2026年11月22日,小雪。清晨,河生醒来时,窗外的天灰蒙蒙的。他侧过头,看了一眼床头柜上的日历——小雪了。冬天的第二个节气。他轻轻起身,走到阳台上。小雪的风已经硬了,吹在脸上像冷刀子。梧桐树的叶子落光了,光秃秃的枝丫上挂着一层白霜。墙角那棵石榴树沉默着。花坛里的土冻得硬邦邦的。母亲说过,小雪封地,大雪封河。小雪过后,土地就冻实了。河生想起小时候,小雪这天,母亲会做一种叫“小雪腌菜”的吃食。把白菜洗干净,撒上盐,放在缸里腌,等到了冬天拿出来吃,酸酸脆脆的。“妈,为什么小雪要腌菜?”“老一辈传下来的,我也不知道为什么。

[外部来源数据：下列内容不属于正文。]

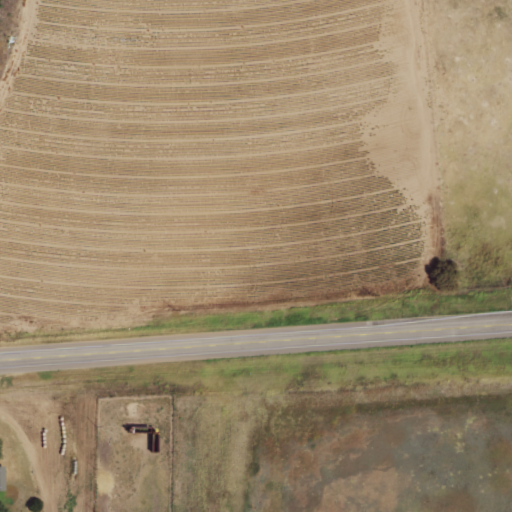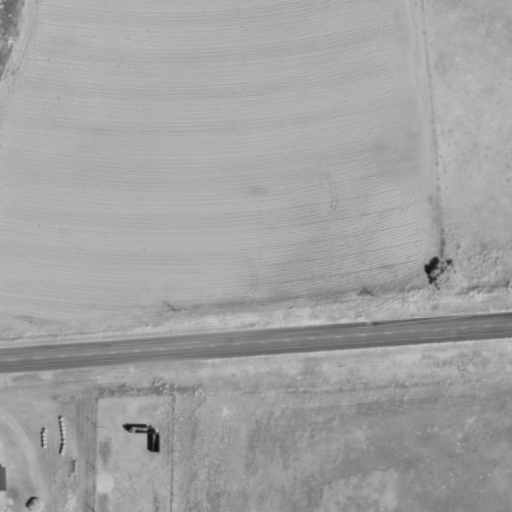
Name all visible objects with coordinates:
road: (256, 357)
road: (34, 457)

”他吃了,一冬都有菜吃。现在不用腌菜了,冬天也能买到新鲜蔬菜。可他想念母亲腌的酸菜,那种酸,不是醋的酸,是时间的酸。母亲走了,那种酸再也吃不到了。
河生在阳台上站了一会儿,回屋换了一身衣服。穿上了林雨燕给他买的那件薄棉袄,深蓝色的,很暖和。把铜铃从抽屉里拿出来,放进贴身的口袋里。铜铃凉丝丝的,贴着胸口,很快就暖了。小雪了,方卫国该打电话来了。每个节气,他都打。从不落下。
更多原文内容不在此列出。